Prepare the beef cheeks: cut off any large, fatty membrane. Pat dry then season each side with 1 tsp of salt and a good grind of pepper.


Heat 2 tbsp.  Oil in a large heavy based pan over high heat. Sear the beef cheeks on each side until nicely browned. If your pan is not large enough, work in batches rather than crowding the pan.

Remove beef cheeks onto a plate; loosely cover with foil to keep warm.

Turn down the heat to medium high and heat the remaining 1 tbsp. of oil.

Add garlic, onion and carrots. Sauté for 3 minutes until onion is becoming translucent, then add the celery and sauté for a further 3 minutes.


Pour the wine into the pot (with the onion mixture) and stir to scrape the brown bits off the bottom of the pot.

Bring wine to simmer for 1 minute.


Add remaining ingredients (including 2 tsp salt).


Put lid on and cook on the stove on medium low for 2 to 2½ hours or in the oven at 160C/320F for 3 to 3½ hours until the cheeks are very tender.

Turn at least once during cooking.


Open the pot/casserole dish and remove the beef cheeks. Discard the thyme stems and bay leaves.


Use a handheld stick blender to puree the braising liquid into a smooth Sauce - it will change from a dark brown to a lighter brown colour.

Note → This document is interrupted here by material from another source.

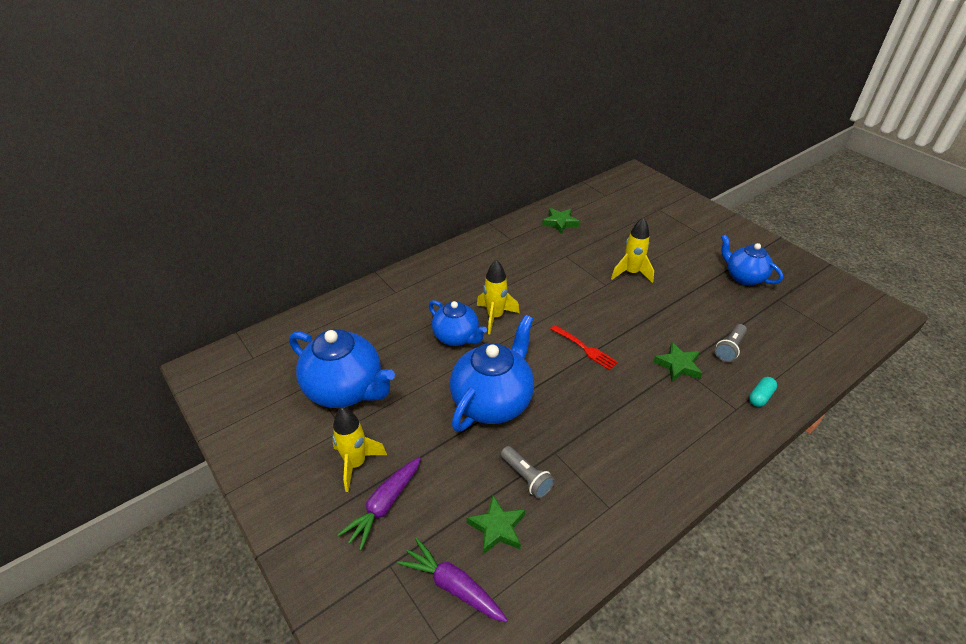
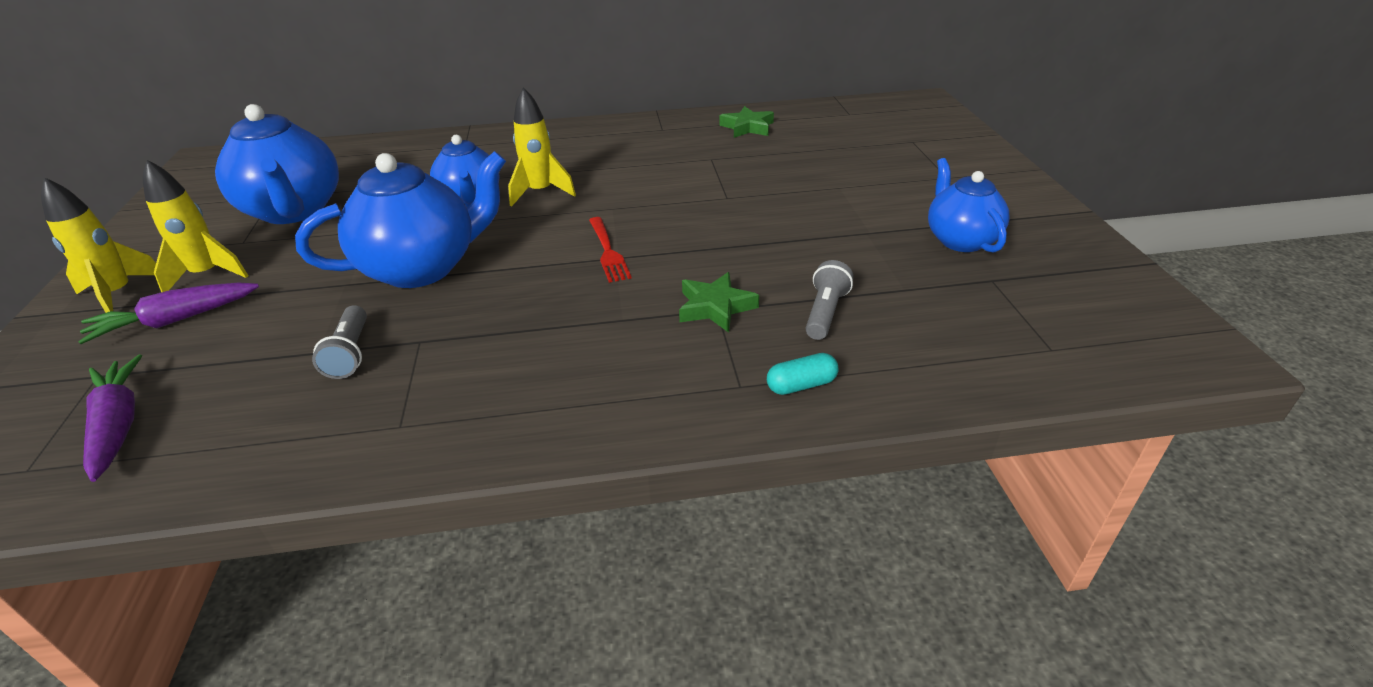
camera: 30 degrees right, 5 degrees down
(497, 528) = (245, 389): green star -> none
(631, 273) = (780, 194): yellow rocket -> yellow rocket (118, 294)
(729, 348) = (825, 313): grey flashlight -> grey flashlight turned 135 degrees clockwise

Bring the Sauce to simmer over medium heat and simmer until it turns a darker brown colour and reduces by about ¼ to ⅓, to a gravy consistency - about 3 to 5 minutes.


While the sauce is reducing, flake up the meat, (it will be very tender), add to the sauce once reduced with some garnish cooked diced carrot, turnip, celery, leek, and mix well.


For the pastry, roll out the puff pastry (or buy puff pastry already rolled), using a side plate, cut 12 discs.


Divide the meat mixture onto the center of 4 of the discs (making sure not to bring to the edge).

Egg washes around the edges.


Take another 4 discs and roll out slightly larger to the base discs and place over the top and seal with a fork at the edges.


Using a large round pastry cutter, remove the center of the remaining 4 discs.

Using the cutter carefully mould the pies been careful not to cut them, now place the 4 remaining discs like a band over the pies, it will sit at the edge of the pie like a band.

Egg wash, and score a number of air holes into the pastry, place on a lined baking tray, leave in a fridge for 30 minutes.


Pre – Heat your oven to 180c and place pies in center of the oven and cook until golden brown.


Serve with a nice salad or mash potato and enjoy.